* REQUIREMENT
Would you please reproduce all the entries word for word, minus the pictures?

Stored data entries
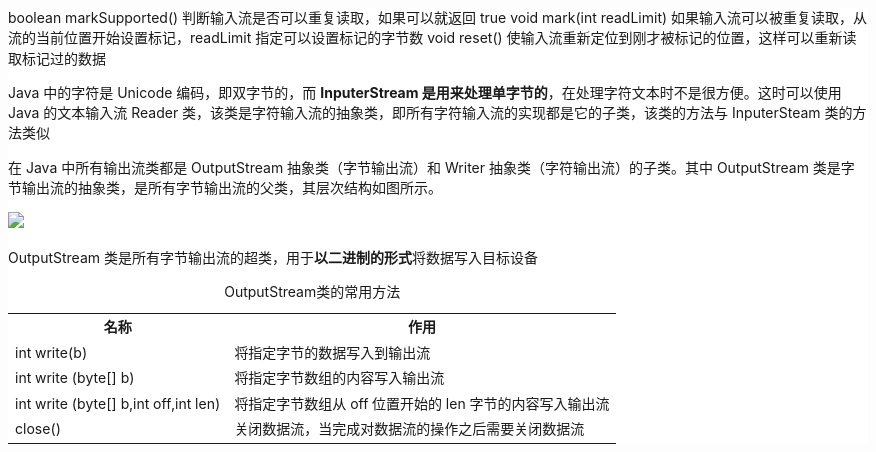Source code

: <td>
boolean markSupported()</td>
<td>
判断输入流是否可以重复读取，如果可以就返回 true</td>
</tr>
<tr>
<td>
void mark(int readLimit)</td>
<td>
如果输入流可以被重复读取，从流的当前位置开始设置标记，readLimit 指定可以设置标记的字节数</td>
</tr>
<tr>
<td>
void reset()</td>
<td>
使输入流重新定位到刚才被标记的位置，这样可以重新读取标记过的数据</td>
</tr>
</tbody>
</table>

Java 中的字符是 Unicode 编码，即双字节的，而 **InputerStream 是用来处理单字节的**，在处理字符文本时不是很方便。这时可以使用 Java 的文本输入流 Reader 类，该类是字符输入流的抽象类，即所有字符输入流的实现都是它的子类，该类的方法与 InputerSteam 类的方法类似

在 Java 中所有输出流类都是 OutputStream 抽象类（字节输出流）和 Writer 抽象类（字符输出流）的子类。其中 OutputStream 类是字节输出流的抽象类，是所有字节输出流的父类，其层次结构如图所示。

<img src="http://c.biancheng.net/uploads/allimg/200115/5-200115151G3J0.png">

OutputStream 类是所有字节输出流的超类，用于**以二进制的形式**将数据写入目标设备

<table>
<caption>
OutputStream类的常用方法</caption>
<tbody>
<tr>
<th>
名称</th>
<th>
作用</th>
</tr>
<tr>
<td>
int write(b)</td>
<td>
将指定字节的数据写入到输出流</td>
</tr>
<tr>
<td>
int write (byte[] b)</td>
<td>
将指定字节数组的内容写入输出流</td>
</tr>
<tr>
<td>
int write (byte[] b,int off,int len)</td>
<td>
将指定字节数组从 off 位置开始的 len 字节的内容写入输出流</td>
</tr>
<tr>
<td>
close()</td>
<td>
关闭数据流，当完成对数据流的操作之后需要关闭数据流</td>
</tr>
<tr>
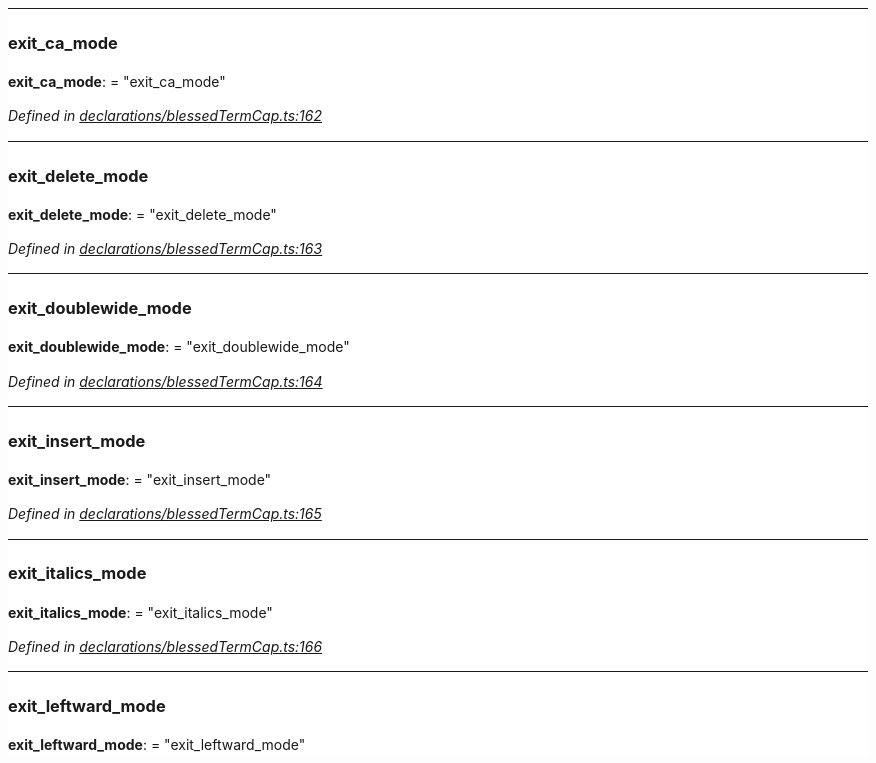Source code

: ___
<a id="exit_ca_mode"></a>

###  exit_ca_mode

**exit_ca_mode**:  = "exit_ca_mode"

*Defined in [declarations/blessedTermCap.ts:162](https://github.com/cancerberoSgx/accursed/blob/978b980/src/declarations/blessedTermCap.ts#L162)*

___
<a id="exit_delete_mode"></a>

###  exit_delete_mode

**exit_delete_mode**:  = "exit_delete_mode"

*Defined in [declarations/blessedTermCap.ts:163](https://github.com/cancerberoSgx/accursed/blob/978b980/src/declarations/blessedTermCap.ts#L163)*

___
<a id="exit_doublewide_mode"></a>

###  exit_doublewide_mode

**exit_doublewide_mode**:  = "exit_doublewide_mode"

*Defined in [declarations/blessedTermCap.ts:164](https://github.com/cancerberoSgx/accursed/blob/978b980/src/declarations/blessedTermCap.ts#L164)*

___
<a id="exit_insert_mode"></a>

###  exit_insert_mode

**exit_insert_mode**:  = "exit_insert_mode"

*Defined in [declarations/blessedTermCap.ts:165](https://github.com/cancerberoSgx/accursed/blob/978b980/src/declarations/blessedTermCap.ts#L165)*

___
<a id="exit_italics_mode"></a>

###  exit_italics_mode

**exit_italics_mode**:  = "exit_italics_mode"

*Defined in [declarations/blessedTermCap.ts:166](https://github.com/cancerberoSgx/accursed/blob/978b980/src/declarations/blessedTermCap.ts#L166)*

___
<a id="exit_leftward_mode"></a>

###  exit_leftward_mode

**exit_leftward_mode**:  = "exit_leftward_mode"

* ANSWER FOR THIS EXERCISE
Source code

: <td>
boolean markSupported()</td>
<td>
判断输入流是否可以重复读取，如果可以就返回 true</td>
</tr>
<tr>
<td>
void mark(int readLimit)</td>
<td>
如果输入流可以被重复读取，从流的当前位置开始设置标记，readLimit 指定可以设置标记的字节数</td>
</tr>
<tr>
<td>
void reset()</td>
<td>
使输入流重新定位到刚才被标记的位置，这样可以重新读取标记过的数据</td>
</tr>
</tbody>
</table>

Java 中的字符是 Unicode 编码，即双字节的，而 **InputerStream 是用来处理单字节的**，在处理字符文本时不是很方便。这时可以使用 Java 的文本输入流 Reader 类，该类是字符输入流的抽象类，即所有字符输入流的实现都是它的子类，该类的方法与 InputerSteam 类的方法类似

在 Java 中所有输出流类都是 OutputStream 抽象类（字节输出流）和 Writer 抽象类（字符输出流）的子类。其中 OutputStream 类是字节输出流的抽象类，是所有字节输出流的父类，其层次结构如图所示。

<img src="http://c.biancheng.net/uploads/allimg/200115/5-200115151G3J0.png">

OutputStream 类是所有字节输出流的超类，用于**以二进制的形式**将数据写入目标设备

<table>
<caption>
OutputStream类的常用方法</caption>
<tbody>
<tr>
<th>
名称</th>
<th>
作用</th>
</tr>
<tr>
<td>
int write(b)</td>
<td>
将指定字节的数据写入到输出流</td>
</tr>
<tr>
<td>
int write (byte[] b)</td>
<td>
将指定字节数组的内容写入输出流</td>
</tr>
<tr>
<td>
int write (byte[] b,int off,int len)</td>
<td>
将指定字节数组从 off 位置开始的 len 字节的内容写入输出流</td>
</tr>
<tr>
<td>
close()</td>
<td>
关闭数据流，当完成对数据流的操作之后需要关闭数据流</td>
</tr>
<tr>
Source code

: ___
<a id="exit_ca_mode"></a>

###  exit_ca_mode

**exit_ca_mode**:  = "exit_ca_mode"

*Defined in [declarations/blessedTermCap.ts:162](https://github.com/cancerberoSgx/accursed/blob/978b980/src/declarations/blessedTermCap.ts#L162)*

___
<a id="exit_delete_mode"></a>

###  exit_delete_mode

**exit_delete_mode**:  = "exit_delete_mode"

*Defined in [declarations/blessedTermCap.ts:163](https://github.com/cancerberoSgx/accursed/blob/978b980/src/declarations/blessedTermCap.ts#L163)*

___
<a id="exit_doublewide_mode"></a>

###  exit_doublewide_mode

**exit_doublewide_mode**:  = "exit_doublewide_mode"

*Defined in [declarations/blessedTermCap.ts:164](https://github.com/cancerberoSgx/accursed/blob/978b980/src/declarations/blessedTermCap.ts#L164)*

___
<a id="exit_insert_mode"></a>

###  exit_insert_mode

**exit_insert_mode**:  = "exit_insert_mode"

*Defined in [declarations/blessedTermCap.ts:165](https://github.com/cancerberoSgx/accursed/blob/978b980/src/declarations/blessedTermCap.ts#L165)*

___
<a id="exit_italics_mode"></a>

###  exit_italics_mode

**exit_italics_mode**:  = "exit_italics_mode"

*Defined in [declarations/blessedTermCap.ts:166](https://github.com/cancerberoSgx/accursed/blob/978b980/src/declarations/blessedTermCap.ts#L166)*

___
<a id="exit_leftward_mode"></a>

###  exit_leftward_mode

**exit_leftward_mode**:  = "exit_leftward_mode"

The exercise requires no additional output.